# Just saying hello



## marekbjj (18 Sep 2017)

Just wanted to say hello and to share my experience - I'll keep it short and sweet I promise.

I recently applied, and am really interested in Communications and Information Systems Specialist. It seems like it's very similar to what I have been doing as a civilian for the past 10 years, and a field that I really enjoy.

I did the CFAT today, and I was told that I did very well, but that would have to wait a year before I can continue with the process; based on my substance usage history.
In other words, I was told just to keep doing what I'm doing - staying away from the weed and studying something related to the field of interest - and to come back in a year.

I can't say I'm entirely surprised, but I do believe honesty is the best policy and answered the questions to the best of my knowledge. I do, however, feel like it's a great opportunity to work on other aspects of my life that may affect my application. For example, currently at 31 years I feel like I'm in pretty good shape, but there's always room for improvement. I have some debts that I could probably clear off in a year, and so on.

I was really hoping to hear from someone that may have been in a similar boat as I and how things went for them.

Thanks, and have a great day!


----------



## Loachman (18 Sep 2017)

- [Questions on the material]
1. In the forum thread, how long was marekbjj told to wait before continuing with the application process?
2. Continue the forum thread from where it stops.

- [Extracted entries]
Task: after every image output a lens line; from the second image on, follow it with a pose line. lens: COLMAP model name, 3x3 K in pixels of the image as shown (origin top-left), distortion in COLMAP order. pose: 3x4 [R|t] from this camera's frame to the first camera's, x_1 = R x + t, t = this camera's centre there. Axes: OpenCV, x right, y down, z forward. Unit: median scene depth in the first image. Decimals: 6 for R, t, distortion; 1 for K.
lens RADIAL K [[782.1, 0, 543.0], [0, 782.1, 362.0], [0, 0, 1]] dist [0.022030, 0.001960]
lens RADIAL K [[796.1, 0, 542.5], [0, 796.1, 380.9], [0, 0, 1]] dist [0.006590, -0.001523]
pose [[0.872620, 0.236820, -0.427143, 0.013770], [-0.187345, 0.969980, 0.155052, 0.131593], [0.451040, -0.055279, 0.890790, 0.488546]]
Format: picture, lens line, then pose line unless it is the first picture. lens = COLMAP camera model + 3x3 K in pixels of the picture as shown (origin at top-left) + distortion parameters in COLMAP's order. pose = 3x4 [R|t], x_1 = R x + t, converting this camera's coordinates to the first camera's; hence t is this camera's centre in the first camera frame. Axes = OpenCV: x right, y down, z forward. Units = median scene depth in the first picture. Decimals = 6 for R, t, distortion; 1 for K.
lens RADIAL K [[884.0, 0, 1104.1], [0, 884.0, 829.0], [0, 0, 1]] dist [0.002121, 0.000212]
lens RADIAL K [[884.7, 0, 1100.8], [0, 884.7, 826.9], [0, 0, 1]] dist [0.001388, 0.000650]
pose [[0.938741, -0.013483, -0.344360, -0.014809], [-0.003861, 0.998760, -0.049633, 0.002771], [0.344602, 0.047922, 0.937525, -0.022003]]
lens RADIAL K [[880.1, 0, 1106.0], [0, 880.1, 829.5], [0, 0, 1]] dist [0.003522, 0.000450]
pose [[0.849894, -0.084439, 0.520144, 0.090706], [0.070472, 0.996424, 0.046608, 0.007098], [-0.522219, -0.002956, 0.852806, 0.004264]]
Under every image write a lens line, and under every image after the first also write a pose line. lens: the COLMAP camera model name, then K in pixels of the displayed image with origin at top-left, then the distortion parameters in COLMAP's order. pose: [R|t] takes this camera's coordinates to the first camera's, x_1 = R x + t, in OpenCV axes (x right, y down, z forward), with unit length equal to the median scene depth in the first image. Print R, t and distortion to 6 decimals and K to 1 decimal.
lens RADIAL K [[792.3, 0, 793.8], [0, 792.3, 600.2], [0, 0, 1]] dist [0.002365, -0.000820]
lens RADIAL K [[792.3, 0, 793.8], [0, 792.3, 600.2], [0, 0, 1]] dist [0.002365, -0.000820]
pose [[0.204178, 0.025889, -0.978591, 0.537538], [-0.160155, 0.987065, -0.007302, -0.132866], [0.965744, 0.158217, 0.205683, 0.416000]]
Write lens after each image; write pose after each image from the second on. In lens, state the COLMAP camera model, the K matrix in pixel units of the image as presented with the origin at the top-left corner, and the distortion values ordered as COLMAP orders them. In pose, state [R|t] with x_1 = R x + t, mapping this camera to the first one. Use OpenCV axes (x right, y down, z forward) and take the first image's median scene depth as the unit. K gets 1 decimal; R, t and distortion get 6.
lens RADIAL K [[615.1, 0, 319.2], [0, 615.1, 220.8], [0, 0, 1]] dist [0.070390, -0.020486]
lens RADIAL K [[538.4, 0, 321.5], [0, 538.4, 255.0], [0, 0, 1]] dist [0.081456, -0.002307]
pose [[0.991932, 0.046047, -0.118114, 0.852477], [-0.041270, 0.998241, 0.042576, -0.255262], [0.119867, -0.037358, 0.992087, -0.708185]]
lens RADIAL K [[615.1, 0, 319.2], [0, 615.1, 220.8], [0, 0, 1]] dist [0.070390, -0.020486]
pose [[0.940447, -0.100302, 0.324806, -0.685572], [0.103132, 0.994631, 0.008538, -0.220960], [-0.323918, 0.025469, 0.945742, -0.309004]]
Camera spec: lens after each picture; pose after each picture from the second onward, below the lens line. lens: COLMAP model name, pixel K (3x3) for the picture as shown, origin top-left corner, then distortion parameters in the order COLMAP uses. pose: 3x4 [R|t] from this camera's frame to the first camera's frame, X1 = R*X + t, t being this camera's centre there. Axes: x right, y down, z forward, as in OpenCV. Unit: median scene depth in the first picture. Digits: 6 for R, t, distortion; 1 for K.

- [Set of answers]
1. A year.

2.
Welcome to Army.ca, marekbjj

I suggest that you start exploring existing relevant threads already existing on this Site. Almost anything that you could wish to know has already been discussed, usually at great and repetitive length.

As you read through those threads, you'll likely find answers to questions that have not even occurred to you yet.


----------



## marekbjj (13 Sep 2019)

Loachman said:
			
		

> Welcome to Army.ca, marekbjj
> 
> I suggest that you start exploring existing relevant threads already existing on this Site. Almost anything that you could wish to know has already been discussed, usually at great and repetitive length.
> 
> As you read through those threads, you'll likely find answers to questions that have not even occurred to you yet.




Just reopened my file this September... A friend of mine got sent to basic a few weeks back and in talking to him it reignited the ambition to join. 

The best part is my spouse is fully on board now. Two years ago she didn't like the idea of potentially moving, but now is fully open to it.

The forums have been such a valuable reference for questions that I have, and as you said didn't know I had yet!

I was able to keep my CFAT scores and am waiting to hear back to book my medical. Still a long way to go I presume.


----------



## AbdullahD (13 Sep 2019)

marekbjj said:
			
		

> Just reopened my file this September... A friend of mine got sent to basic a few weeks back and in talking to him it reignited the ambition to join.
> 
> The best part is my spouse is fully on board now. Two years ago she didn't like the idea of potentially moving, but now is fully open to it.
> 
> ...



Good luck man! Every day i contemplate re opening my file too, glad to hear you did!

Keep us in the loop, I enjoy hearing the stories  let me live vicariously through you 

Abdullah


----------



## marekbjj (13 Sep 2019)

Ha! Honestly I anticipate the process will take quite some time.

I dropped off some of my transcripts today at the RC, and just asked in general how long the process takes.
He said that it can take 8-9 months to get things going -- and based on what I've seen here it can take longer.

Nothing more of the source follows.